D.C. Del. Eleanor Holmes Norton said most projects in the city being funded with stimulus dollars are lagging behind the "benchmark" set by the U.S. Coast Guard headquarters development at St. Elizabeths Hospital, where the portion of District residents employed has leveled off at roughly 20 percent of the work force. The building is scheduled to open next year.

Job fair Thursday
Who: Open to D.C. residents only, bring proof of residency
What: 85 employers, including private employers like Safeway and Lord and Taylor, as well as federal, city and regional governments
Where: Walter E. Washington Convention Center, Mt. Vernon Square Metro Station
When: Thursday, 10 a.m. to 3 p.m.

"That says to us, that's a quality pool," Norton said of the project by Clark Construction. "It also says to us, that's not a bad showing when you consider the District [population] is 10 percent of the region."

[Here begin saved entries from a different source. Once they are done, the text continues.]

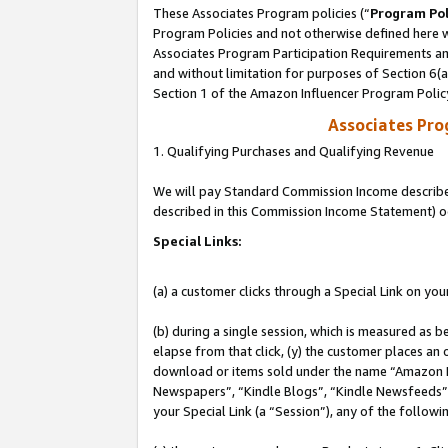
These Associates Program policies (“
Program Pol
Program Policies and not otherwise defined here wi
Associates Program Participation Requirements and
and without limitation for purposes of Section 6(
Section 1 of the Amazon Influencer Program Polic
Associates Pr
1. Qualifying Purchases and Qualifying Revenue
We will pay Standard Commission Income described 
described in this Commission Income Statement) o
Special Links:
(a) a customer clicks through a Special Link on you
(b) during a single session, which is measured as b
elapse from that click, (y) the customer places an
download or items sold under the name “Amazon M
Newspapers”, “Kindle Blogs”, “Kindle Newsfeeds”, o
your Special Link (a “Session”), any of the follow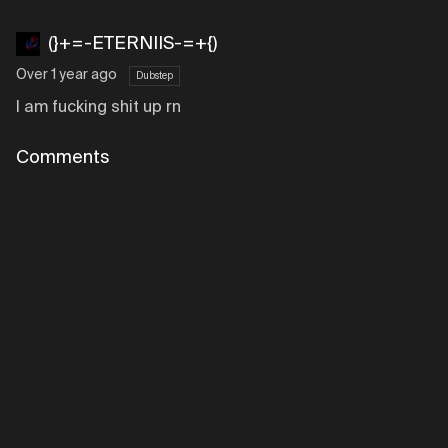
(}+=-ETERNIIS-=+{)
Over 1 year ago
Dubstep
I am fucking shit up rn
Comments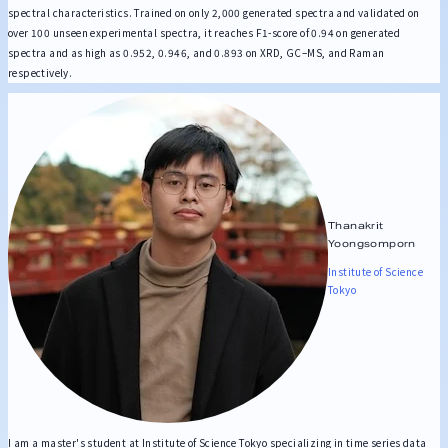
spectral characteristics. Trained on only 2,000 generated spectra and validated on
over 100 unseen experimental spectra, it reaches F1-score of 0.94 on generated
spectra and as high as 0.952, 0.946, and 0.893 on XRD, GC–MS, and Raman
respectively.
Thanakrit
Yoongsomporn
Institute of Science
Tokyo
I am a master's student at Institute of Science Tokyo specializing in time series data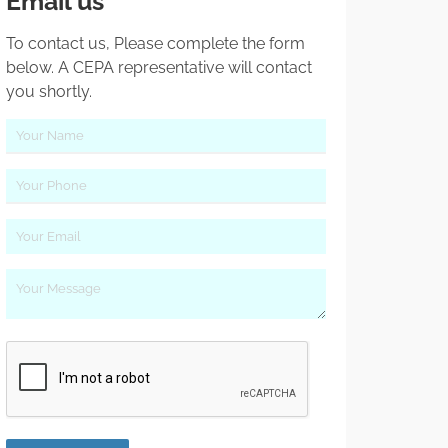
Email us
To contact us, Please complete the form
below. A CEPA representative will contact
you shortly.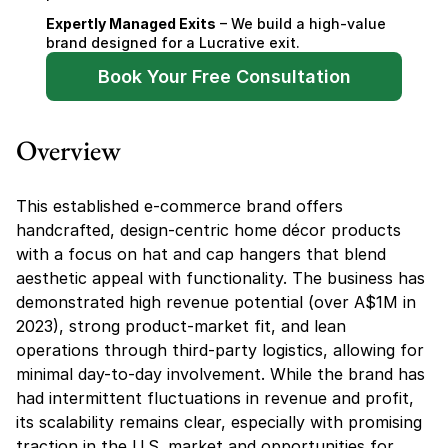
Expertly Managed Exits
 – We build a high-value 
brand designed for a Lucrative exit.
Book Your Free Consultation
Overview
This established e-commerce brand offers 
handcrafted, design-centric home décor products 
with a focus on hat and cap hangers that blend 
aesthetic appeal with functionality. The business has 
demonstrated high revenue potential (over A$1M in 
2023), strong product-market fit, and lean 
operations through third-party logistics, allowing for 
minimal day-to-day involvement. While the brand has 
had intermittent fluctuations in revenue and profit, 
its scalability remains clear, especially with promising 
traction in the U.S. market and opportunities for 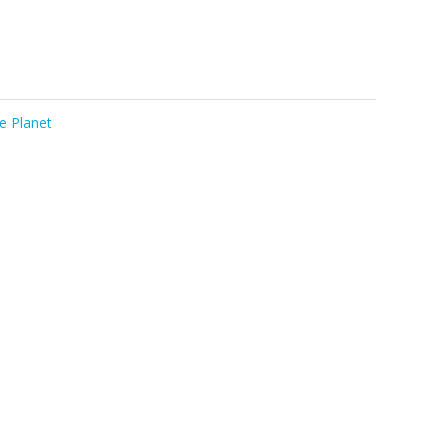
e Planet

But most contractors are falling far below that standard. According to the latest figures from the General Services Administration, many other stimulus-funded projects in the District are maintaining levels between 4 and 14 percent of local residents in their work force.

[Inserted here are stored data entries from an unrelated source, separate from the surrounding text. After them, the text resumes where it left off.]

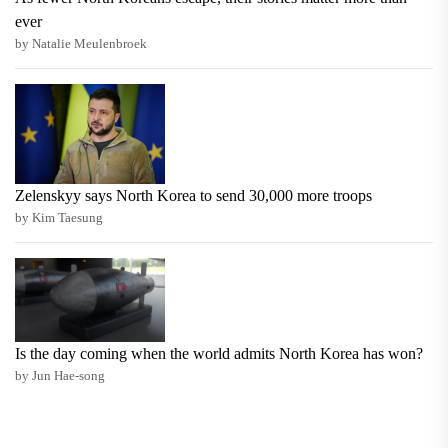
ever
by Natalie Meulenbroek
Zelenskyy says North Korea to send 30,000 more troops
by Kim Taesung
Is the day coming when the world admits North Korea has won?
by Jun Hae-song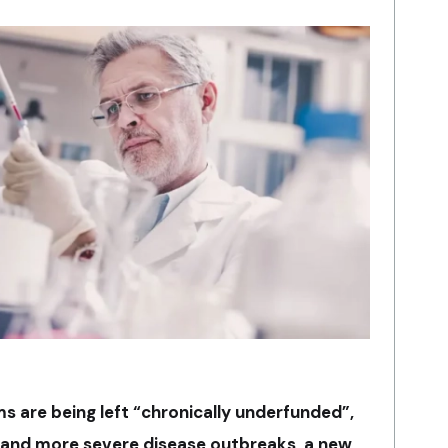
s are being left “chronically underfunded”,
er and more severe disease outbreaks, a new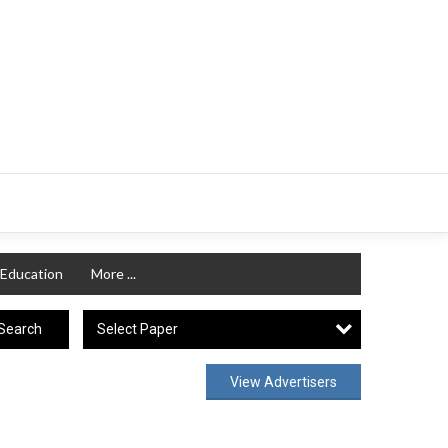
Education
More ...
Select Paper
Search
View Advertisers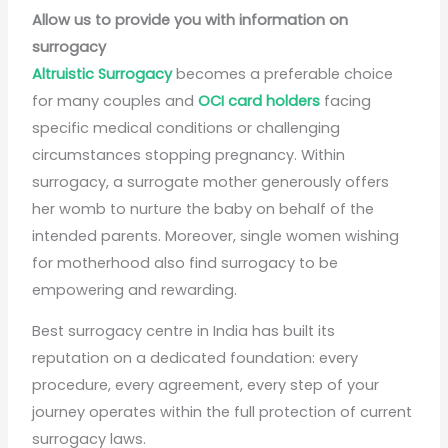
Allow us to provide you with information on
surrogacy
Altruistic Surrogacy
becomes a preferable choice
for many couples and
OCI card holders
facing
specific medical conditions or challenging
circumstances stopping pregnancy. Within
surrogacy, a surrogate mother generously offers
her womb to nurture the baby on behalf of the
intended parents. Moreover, single women wishing
for motherhood also find surrogacy to be
empowering and rewarding.
Best surrogacy centre in India has built its
reputation on a dedicated foundation: every
procedure, every agreement, every step of your
journey operates within the full protection of current
surrogacy laws.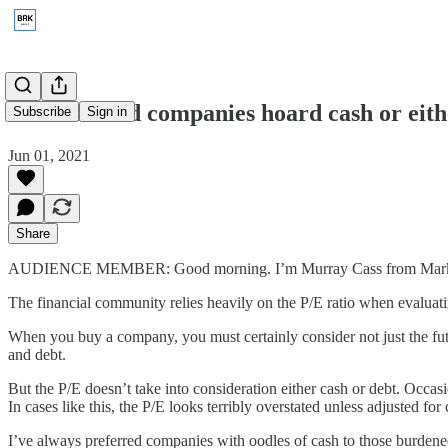
2001: Should companies hoard cash or eithe
Subscribe
Sign in
Jun 01, 2021
Share
AUDIENCE MEMBER: Good morning. I’m Murray Cass from Mark
The financial community relies heavily on the P/E ratio when evaluat
When you buy a company, you must certainly consider not just the futu
and debt.
But the P/E doesn’t take into consideration either cash or debt. Occasi
In cases like this, the P/E looks terribly overstated unless adjusted for
I’ve always preferred companies with oodles of cash to those burdened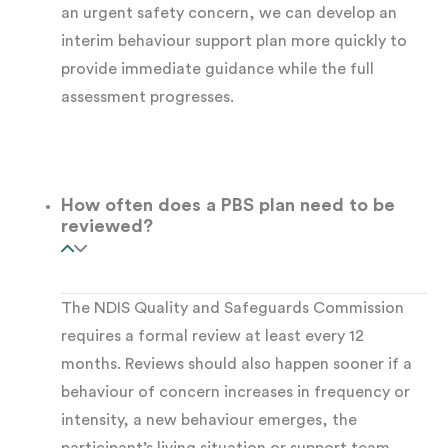
an urgent safety concern, we can develop an
interim behaviour support plan more quickly to
The participant has difficulty
provide immediate guidance while the full
communicating needs or regulating
assessment progresses.
emotions in daily life
A new living arrangement, support team, or
How often does a PBS plan need to be
life change has destabilised existing
reviewed?
strategies
The NDIS Quality and Safeguards Commission
Disability types where NDIS behaviour support
requires a formal review at least every 12
may help include:
months. Reviews should also happen sooner if a
behaviour of concern increases in frequency or
Autism Spectrum Disorder
, particularly
intensity, a new behaviour emerges, the
where communication difficulties contribute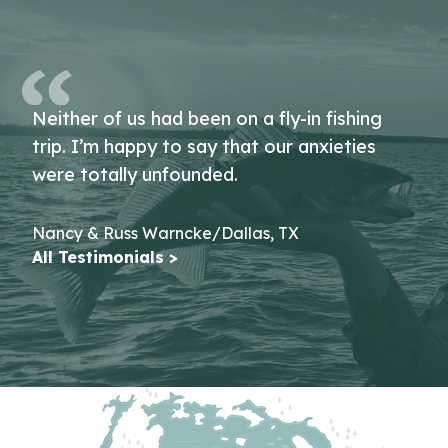
Neither of us had been on a fly-in fishing
trip. I’m happy to say that our anxieties
were totally unfounded.
Nancy & Russ Warncke/Dallas, TX
All Testimonials >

Norton held a hearing this week with several contractors on what they were doing to hire more workers in the city. What worked well with the Coast Guard headquarters, she said, was having an "opportunities center" near the site where potential applicants could submit their names and qualifications. More than 7,000 people submitted their names for a project that is currently employing just under 2,000 people.

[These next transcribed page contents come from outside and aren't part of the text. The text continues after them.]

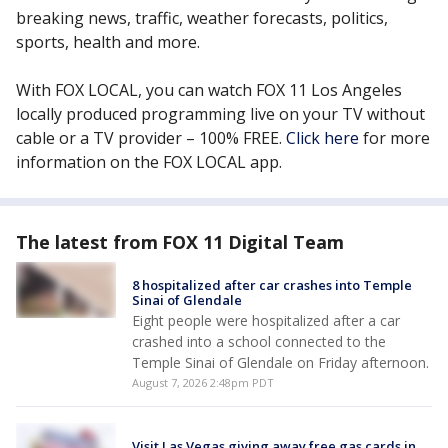
breaking news, traffic, weather forecasts, politics,
sports, health and more.
With FOX LOCAL, you can watch FOX 11 Los Angeles
locally produced programming live on your TV without
cable or a TV provider – 100% FREE.
Click here
for more
information on the FOX LOCAL app.
The latest from FOX 11 Digital Team
8 hospitalized after car crashes into Temple
Sinai of Glendale
Eight people were hospitalized after a car
crashed into a school connected to the
Temple Sinai of Glendale on Friday afternoon.
August 7, 2026 2:48pm PDT
Visit Las Vegas giving away free gas cards in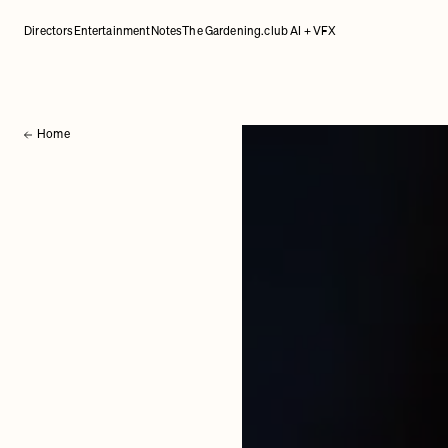
Directors
Entertainment
Notes
The Gardening.club AI + VFX
Home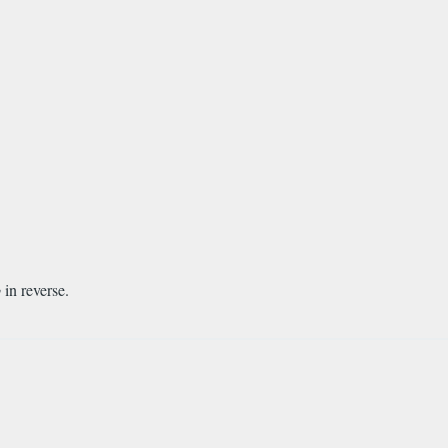
b
in reverse.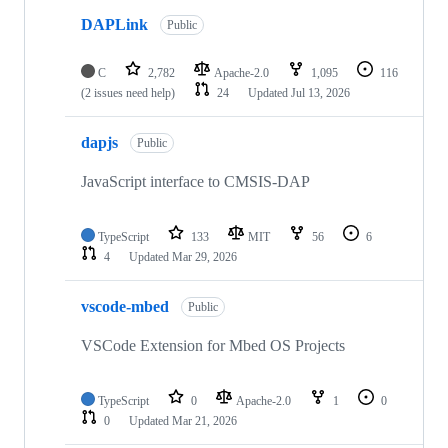
DAPLink
Public
C
2,782
Apache-2.0
1,095
116
(2 issues need help)
24
Updated
Jul 13, 2026
dapjs
Public
JavaScript interface to CMSIS-DAP
TypeScript
133
MIT
56
6
4
Updated
Mar 29, 2026
vscode-mbed
Public
VSCode Extension for Mbed OS Projects
TypeScript
0
Apache-2.0
1
0
0
Updated
Mar 21, 2026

The center was set up by Clark Construction and run by GSA. Norton said GSA is considering a similar tactic for its downtown projects, including the new GSA headquarters and modernization projects at the FBI headquarters and the Lafayette Building near the White House.

A spokeswoman for GSA did not return requests for comment Wednesday.

Norton said the challenge with workers can be managing expectations -- especially in a city that has local hiring requirements for projects that are funded with D.C. taxpayer dollars.

"What do you say to people who are used to that when you come from the federal government and that's verboten?" she said.